Daphne taylorii

Scientific classification
- Kingdom: Plantae
- Clade: Tracheophytes
- Clade: Angiosperms
- Clade: Eudicots
- Clade: Rosids
- Order: Malvales
- Family: Thymelaeaceae
- Genus: Daphne
- Species: D. taylorii
- Binomial name: Daphne taylorii Halda

= Daphne taylorii =

- Authority: Halda

Species of plant

Daphne taylorii is a species of flowering plant in the family Thymelaeaceae, endemic to southeast Tibet. It was first described by Josef Halda in 2000.

==Description==
Daphne taylorii is a short shrub, usually growing to about 30 to 50 cm high, occasionally up to 1 m. It has reddish brown branches that are densely covered with hairs. The leaves are alternate and have a short petiole.

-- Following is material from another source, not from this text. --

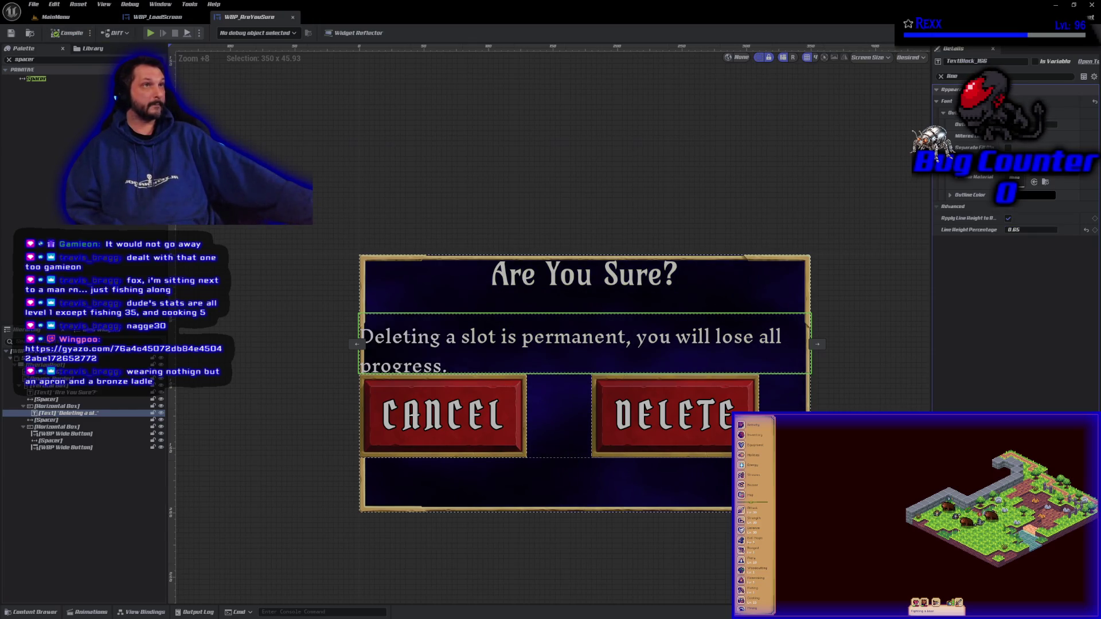
- Raise the Size Y of the spacer above the button row to about 34
{"action": "left_click", "coordinate": [76, 421]}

The leathery leaf blades are dark glossy green on the upper surfaces, dull pale green on the lower surfaces, and are about 2.5 to 5.5 cm long by 0.9 to 2.2 cm wide. The flowers are borne in terminal inflorescences with two to five flowers, occasionally eight. Like all Daphne species, the flowers are without petals. They are formed from four sepals fused at the base to form a tube 7 to 12 long, purplish on the outside with two white lobes and white on the inside. The eight stamens are arranged in two whorls. The fruit is a red drupe, ovoid in shape and 8 to 10 mm long.

==Distribution and habitat==
Daphne taylorii is endemic to southeast Tibet. It is found in deep shade at the base of cliffs at altitudes of around 3,500 m.